Por Manuel Vicent |
Conocí por primera vez la nieve el 15 de enero de 1946, a
los 10 años. El día de Reyes en el cine del pueblo habían echado la película
Argel y aun estaban Charles Boyer y Hedy Lamarr mirándose a los ojos en los
cartones expuestos en la fachada del bar Nacional cuando sobre ellos empezaron
a caer los primeros copos. Camino de la escuela, mientras sonaba en mi bolsa la caja de
lápices Alpino, vi que la nieve caía también sobre el tiovivo y los barracones
de tiro que estaban montando los feriantes para la fiesta de San Sebastián.

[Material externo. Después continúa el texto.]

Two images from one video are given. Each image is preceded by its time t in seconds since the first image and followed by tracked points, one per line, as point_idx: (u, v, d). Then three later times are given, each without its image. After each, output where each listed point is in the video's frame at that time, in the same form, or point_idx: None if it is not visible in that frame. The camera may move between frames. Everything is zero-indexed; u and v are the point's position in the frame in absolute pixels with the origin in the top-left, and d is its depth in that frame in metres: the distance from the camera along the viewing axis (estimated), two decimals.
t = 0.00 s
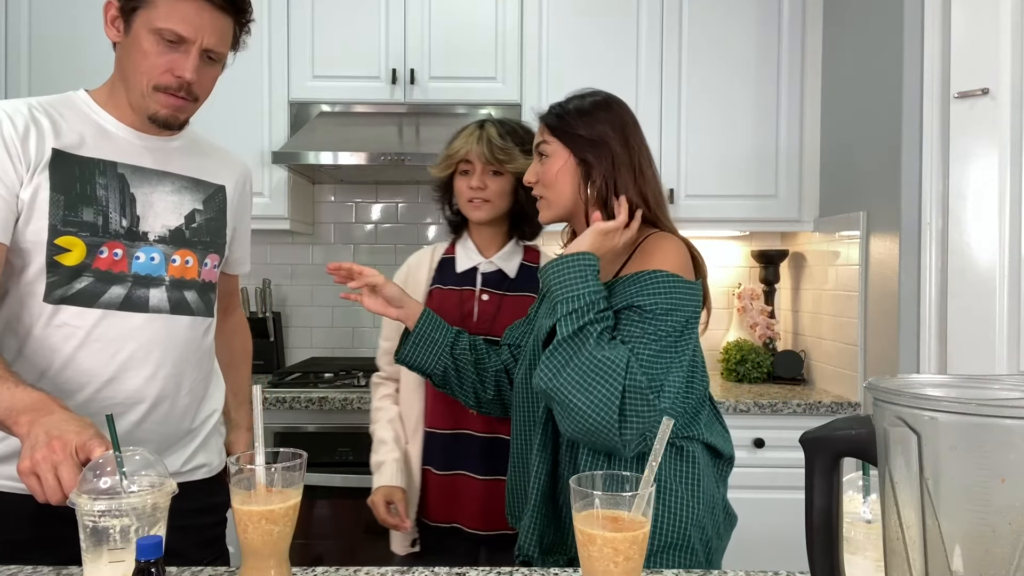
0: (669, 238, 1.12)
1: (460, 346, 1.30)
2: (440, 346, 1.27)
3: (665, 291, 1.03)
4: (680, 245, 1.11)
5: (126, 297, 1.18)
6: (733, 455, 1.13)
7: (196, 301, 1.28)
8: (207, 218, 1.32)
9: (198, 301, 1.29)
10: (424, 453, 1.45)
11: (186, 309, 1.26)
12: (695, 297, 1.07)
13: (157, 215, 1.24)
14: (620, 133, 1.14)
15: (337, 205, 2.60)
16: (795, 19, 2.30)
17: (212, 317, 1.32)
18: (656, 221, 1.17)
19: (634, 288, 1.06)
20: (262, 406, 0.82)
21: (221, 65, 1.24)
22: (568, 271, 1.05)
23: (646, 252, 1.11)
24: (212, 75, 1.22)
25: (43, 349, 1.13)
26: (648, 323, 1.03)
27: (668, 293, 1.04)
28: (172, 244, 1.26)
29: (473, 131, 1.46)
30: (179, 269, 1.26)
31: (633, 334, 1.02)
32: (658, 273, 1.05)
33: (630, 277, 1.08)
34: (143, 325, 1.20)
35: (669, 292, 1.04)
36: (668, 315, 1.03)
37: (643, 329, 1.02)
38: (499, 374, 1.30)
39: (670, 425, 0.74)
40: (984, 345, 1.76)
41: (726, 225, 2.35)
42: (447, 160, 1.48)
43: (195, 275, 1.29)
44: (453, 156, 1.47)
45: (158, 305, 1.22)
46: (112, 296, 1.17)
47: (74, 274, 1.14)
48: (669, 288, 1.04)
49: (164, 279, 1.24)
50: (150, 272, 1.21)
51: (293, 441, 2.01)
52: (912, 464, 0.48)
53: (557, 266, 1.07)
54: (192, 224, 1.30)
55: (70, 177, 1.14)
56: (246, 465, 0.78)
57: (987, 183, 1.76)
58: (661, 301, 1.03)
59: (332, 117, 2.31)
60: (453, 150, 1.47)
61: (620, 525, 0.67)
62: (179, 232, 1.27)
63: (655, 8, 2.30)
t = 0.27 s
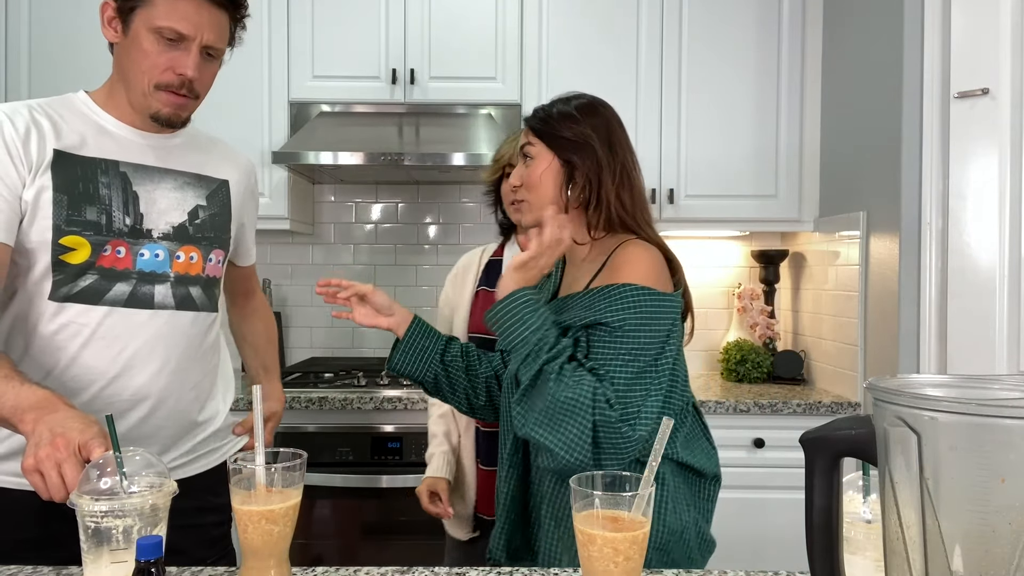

A media tarde la nieve ya había cubierto los tejados, los
campos de hortalizas, los naranjos y los nidos de los pájaros que yo me sabía.
Durante toda la noche continuó nevando dentro de un silencio blanco y
suspendido. Por la mañana no se oían ladridos de perros ni relinchos de
caballos, no piaban los gorriones ateridos y tampoco zureaban los palomos.
Sobre ese silencio de algodón el sol radiante iluminó el
metro de nieve que cubría todo lo que podías ver desde la montaña hasta el mar.
La nevada heló los naranjos y añadió más hambre y desolación a la que había
traído la guerra.
Esta nieve tan bonita nos hará más pobres que las ratas-
decía mi padre. La naturaleza no cambia, ni aprende ni olvida. Este año ha
caído una nieve como la de 1946, pero entre las dos nevadas la vida ha
reventado. La nieve pura de mi niñez cubría la miseria, el miedo y la
represión.
Esta nevada de 2018 ha producido atascos de coches de gente
feliz que venía de esquiar el fin de semana. Entonces en el pueblo se decía que
la Virgen se estaba apareciendo a una niña. Hoy SpaceX acaba de lanzar al
espacio el cohete Falcon Heavy para colocar un coche eléctrico Tesla en la
órbita del sol más allá de Marte. Pero la naturaleza no aprende. Sigue nevando
siempre igual sobre la miseria y la locura humana.